People who have been getting big checks for reporting idling trucks in New York City stand to get even more money as a bill there seeks to expand citizen reporting to parking offenses.
New York City’s Citizens Air Complaint Program kicked off in 2019 and since then has paid citizens big bucks for reporting commercial trucks, buses and vans that violate the city’s three-minute idle law.
All that’s required is video footage of a commercial vehicle (diesel or gas only) that’s shown idling for more than three minutes. Citizen cops get 25% of the fines collected from NYC's Department of Environmental Protection.
Last year, 12,267 submitted videos resulted in checks totaling $724,000 for this quasi-law enforcement cell phone brigade, and that brigade may be growing as a bill seeks to expand the list of offenders to include parking offenses.
Bill 501-2022 proposes extending that 25% take on a fine to citizens who get photos or video of a vehicle “within a radial distance of 1,320 feet of a school building, entrance or exit in a manner that obstructs a bicycle lane, bus lane when bus lane restrictions are in effect, sidewalk, crosswalk or fire hydrant.”
[Related: Trucking experts talk emissions reduction, sustainability planning]
Vehicles that violate placard laws would also come in the crosshairs.
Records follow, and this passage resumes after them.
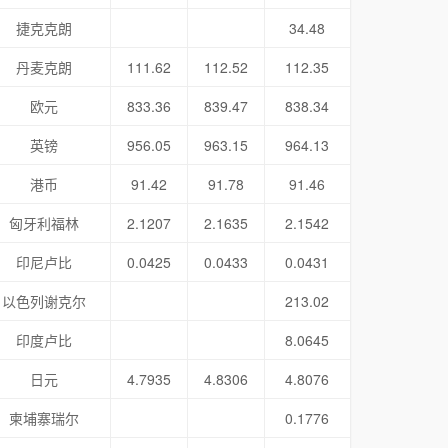
捷克克朗
34.48
丹麦克朗
111.62
112.52
112.35
欧元
833.36
839.47
838.34
英镑
956.05
963.15
964.13
港币
91.42
91.78
91.46
匈牙利福林
2.1207
2.1635
2.1542
印尼卢比
0.0425
0.0433
0.0431
以色列谢克尔
213.02
印度卢比
8.0645
日元
4.7935
4.8306
4.8076
柬埔寨瑞尔
0.1776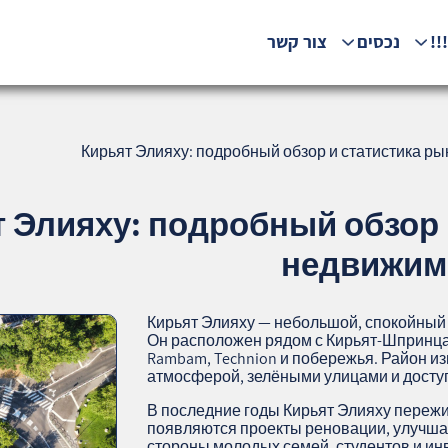
!!
נכסים
צור קשר
Кирьят Элияху: подробный обзор и статистика ры
 Элияху: подробный обзор 
недвижимо
Кирьят Элияху — небольшой, спокойный
Он расположен рядом с Кирьят‑Шпринцак
Rambam, Technion и побережья. Район и
атмосферой, зелёными улицами и досту
В последние годы Кирьят Элияху переж
появляются проекты реновации, улучшае
стороны молодых семей, студентов и ин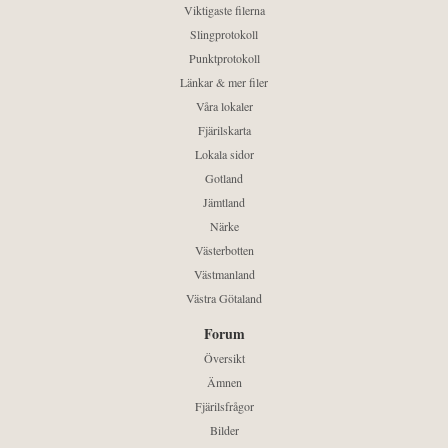
Viktigaste filerna
Slingprotokoll
Punktprotokoll
Länkar & mer filer
Våra lokaler
Fjärilskarta
Lokala sidor
Gotland
Jämtland
Närke
Västerbotten
Västmanland
Västra Götaland
Forum
Översikt
Ämnen
Fjärilsfrågor
Bilder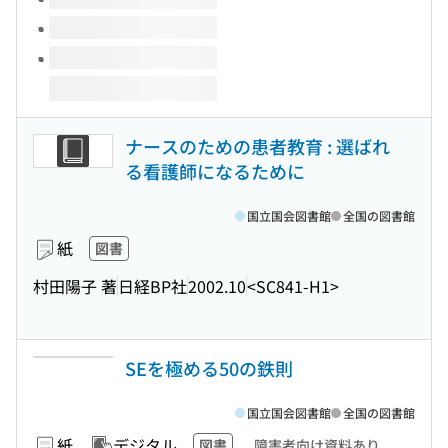
ナースのための患者教育 : 選ばれ
る看護師になるために
国立国会図書館
全国の図書館
紙
図書
村田陽子 著
日経BP社
2002.10
<SC841-H1>
SEを極める50の鉄則
国立国会図書館
全国の図書館
紙
デジタル
図書
障害者向け資料あり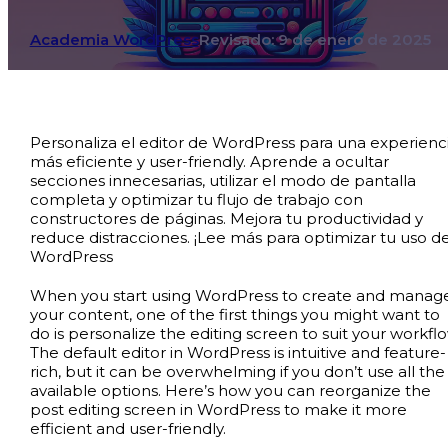
Academia WordPress
Revisado: 9 de enero de 2025
Personaliza el editor de WordPress para una experienc
más eficiente y user-friendly. Aprende a ocultar
secciones innecesarias, utilizar el modo de pantalla
completa y optimizar tu flujo de trabajo con
constructores de páginas. Mejora tu productividad y
reduce distracciones. ¡Lee más para optimizar tu uso d
WordPress
When you start using WordPress to create and manag
your content, one of the first things you might want to
do is personalize the editing screen to suit your workflo
The default editor in WordPress is intuitive and feature-
rich, but it can be overwhelming if you don’t use all the
available options. Here’s how you can reorganize the
post editing screen in WordPress to make it more
efficient and user-friendly.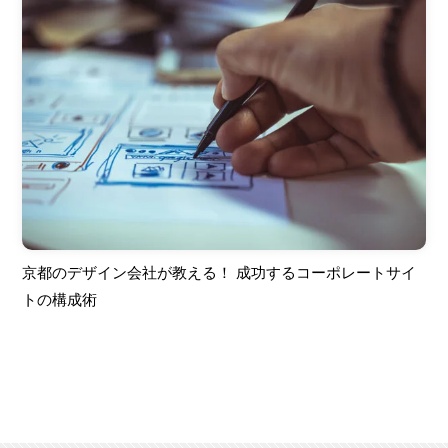
京都のデザイン会社が教える！ 成功するコーポレートサイ
トの構成術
The bill’s main sponsor, New York City Councilmember Lincoln Restler from District 33, sees Bill 501 as an extension of the Idling Complaint System.
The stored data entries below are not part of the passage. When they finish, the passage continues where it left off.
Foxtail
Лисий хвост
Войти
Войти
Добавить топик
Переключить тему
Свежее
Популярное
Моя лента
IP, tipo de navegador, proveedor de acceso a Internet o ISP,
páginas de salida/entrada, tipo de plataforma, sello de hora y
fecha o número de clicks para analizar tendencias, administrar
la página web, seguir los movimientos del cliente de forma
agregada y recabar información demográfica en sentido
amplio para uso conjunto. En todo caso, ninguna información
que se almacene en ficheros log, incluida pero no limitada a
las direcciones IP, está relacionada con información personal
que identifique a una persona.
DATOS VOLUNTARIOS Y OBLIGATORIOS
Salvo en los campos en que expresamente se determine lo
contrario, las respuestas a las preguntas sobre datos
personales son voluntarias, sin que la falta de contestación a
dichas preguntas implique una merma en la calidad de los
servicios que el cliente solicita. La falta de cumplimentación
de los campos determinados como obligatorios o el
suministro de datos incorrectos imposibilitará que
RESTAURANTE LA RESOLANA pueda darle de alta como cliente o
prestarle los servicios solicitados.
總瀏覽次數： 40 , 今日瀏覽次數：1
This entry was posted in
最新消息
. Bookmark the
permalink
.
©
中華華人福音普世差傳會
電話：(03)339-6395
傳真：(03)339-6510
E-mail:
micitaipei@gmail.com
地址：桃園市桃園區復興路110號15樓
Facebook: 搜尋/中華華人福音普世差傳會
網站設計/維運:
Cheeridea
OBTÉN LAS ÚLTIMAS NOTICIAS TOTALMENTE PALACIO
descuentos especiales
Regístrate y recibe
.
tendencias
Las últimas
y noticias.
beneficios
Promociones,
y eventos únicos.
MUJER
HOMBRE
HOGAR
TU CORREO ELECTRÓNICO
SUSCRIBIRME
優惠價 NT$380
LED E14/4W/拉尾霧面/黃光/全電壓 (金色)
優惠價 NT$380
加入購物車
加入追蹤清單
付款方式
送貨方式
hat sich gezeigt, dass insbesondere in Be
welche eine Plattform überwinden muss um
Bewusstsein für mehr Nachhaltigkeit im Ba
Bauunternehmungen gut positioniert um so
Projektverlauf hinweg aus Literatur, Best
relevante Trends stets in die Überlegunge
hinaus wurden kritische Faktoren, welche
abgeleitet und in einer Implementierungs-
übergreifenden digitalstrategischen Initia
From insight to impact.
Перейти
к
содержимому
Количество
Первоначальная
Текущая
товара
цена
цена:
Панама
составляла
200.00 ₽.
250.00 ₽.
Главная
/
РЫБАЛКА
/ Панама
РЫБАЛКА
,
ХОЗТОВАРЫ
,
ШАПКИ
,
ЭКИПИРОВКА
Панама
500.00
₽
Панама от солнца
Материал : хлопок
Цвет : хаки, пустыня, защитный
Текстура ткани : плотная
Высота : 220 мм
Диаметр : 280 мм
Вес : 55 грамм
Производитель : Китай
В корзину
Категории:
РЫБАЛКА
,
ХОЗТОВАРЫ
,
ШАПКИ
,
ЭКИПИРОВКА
“The idling program at DEP has been a tremendous success,” Restler told PIX 11 News. “We want to empower New Yorkers to hold people accountable.”
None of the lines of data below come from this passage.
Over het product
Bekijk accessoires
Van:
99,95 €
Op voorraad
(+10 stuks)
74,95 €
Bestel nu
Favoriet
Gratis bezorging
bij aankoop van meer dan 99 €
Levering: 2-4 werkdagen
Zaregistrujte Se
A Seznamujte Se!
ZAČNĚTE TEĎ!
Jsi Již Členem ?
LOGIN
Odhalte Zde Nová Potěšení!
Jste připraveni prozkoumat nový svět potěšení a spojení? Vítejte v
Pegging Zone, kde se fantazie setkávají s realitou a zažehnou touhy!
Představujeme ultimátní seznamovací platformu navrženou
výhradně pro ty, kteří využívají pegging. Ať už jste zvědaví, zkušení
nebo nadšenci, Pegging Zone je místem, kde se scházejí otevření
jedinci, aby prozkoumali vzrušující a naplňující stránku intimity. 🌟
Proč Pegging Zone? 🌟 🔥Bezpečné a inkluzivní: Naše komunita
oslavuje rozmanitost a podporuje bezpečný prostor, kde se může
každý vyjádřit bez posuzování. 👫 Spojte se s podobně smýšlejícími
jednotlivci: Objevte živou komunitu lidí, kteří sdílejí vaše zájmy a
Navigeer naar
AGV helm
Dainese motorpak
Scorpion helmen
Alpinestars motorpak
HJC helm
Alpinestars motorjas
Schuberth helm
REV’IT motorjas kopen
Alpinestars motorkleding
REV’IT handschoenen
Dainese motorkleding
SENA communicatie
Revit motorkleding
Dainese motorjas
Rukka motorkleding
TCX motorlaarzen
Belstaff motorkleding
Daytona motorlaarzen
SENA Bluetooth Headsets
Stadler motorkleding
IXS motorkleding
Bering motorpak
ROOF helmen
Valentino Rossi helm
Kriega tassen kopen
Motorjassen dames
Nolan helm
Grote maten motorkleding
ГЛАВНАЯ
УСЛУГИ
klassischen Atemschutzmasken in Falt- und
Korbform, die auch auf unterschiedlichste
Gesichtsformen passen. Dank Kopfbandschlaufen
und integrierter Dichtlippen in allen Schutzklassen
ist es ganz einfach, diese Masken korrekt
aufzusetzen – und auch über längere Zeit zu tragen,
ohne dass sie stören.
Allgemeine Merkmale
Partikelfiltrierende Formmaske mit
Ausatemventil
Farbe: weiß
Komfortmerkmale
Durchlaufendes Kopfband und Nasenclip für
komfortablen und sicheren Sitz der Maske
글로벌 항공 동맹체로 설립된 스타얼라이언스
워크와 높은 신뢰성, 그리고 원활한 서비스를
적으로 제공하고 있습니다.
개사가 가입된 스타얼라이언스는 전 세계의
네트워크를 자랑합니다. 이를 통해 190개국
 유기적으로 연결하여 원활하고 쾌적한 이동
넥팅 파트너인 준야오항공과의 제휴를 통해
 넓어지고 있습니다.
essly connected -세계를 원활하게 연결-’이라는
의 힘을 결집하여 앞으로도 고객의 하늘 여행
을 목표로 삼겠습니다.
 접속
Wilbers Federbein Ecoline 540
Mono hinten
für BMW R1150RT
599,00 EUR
Not all government agencies are on board for citizen law enforcement, however. Both the New York City Police Department and New York City Department of Transportation have voiced concerns at city council meetings regarding the safety of citizens who turn in traffic offenders.
The lure of easy money and the notion of reducing air pollution, however, has convinced some to keep taking their chances.
“Every time I go out of my house, I am prepared for an assault,” environmental attorney Ernest Welde, who doubles as an ICS participant, told CNBC. “You have to go out expecting there’s going to be a confrontation.”
Welde said truck drivers objecting to his video law enforcement efforts have chased him off, thrown punches at him and even pushed him.
Eighty-one-year-old Paul Slapikas told CNBC that he’s been threatened with a knife three times while hunting for idling trucks, yet he kept on filming and submitting complaints, which resulted in a trove of checks from the DEP totaling $64,000.
In a Bloomberg video posted at New York City’s Environmental Protection Twitter page, NYC Idling, which features longtime rocker Billy Idol, former Wall Street banker George Pakenham talks fondly of his retirement gig.
“I’m in the money! A $500 check right here!” he exclaims while holding up the check.
Pakenham said he’s made about $40,000 through the Air Complaint Program and that he knows of “colleagues who make over $100,000 a year.”
At the beginning of the Bloomberg Quicktakes video, Pakenham is shown on a New York City sidewalk placing his hand just an inch or two below the exhaust pipe of a delivery van.
“It’s a little bit like hunting,” he says.
The Air Complaint Program does include some exceptions for idling such as trucks needing to run their engine to power a liftgate, crane, pump, drill, hoist or mixer. Reefer trucks also get a break when idling is necessary to keep their products cool. However, there’s a caveat to that.
“If you submit a complaint regarding a refrigeration truck, you must document that the engine that moves the vehicle was on and was not being used to run the refrigeration unit,” states a directive posted on the Air Complaint Program’s website.
Buses are also permitted to idle when loading and unloading passengers and when the temperature drops below 40 degrees Fahrenheit to allow for heater use so long as the bus is occupied.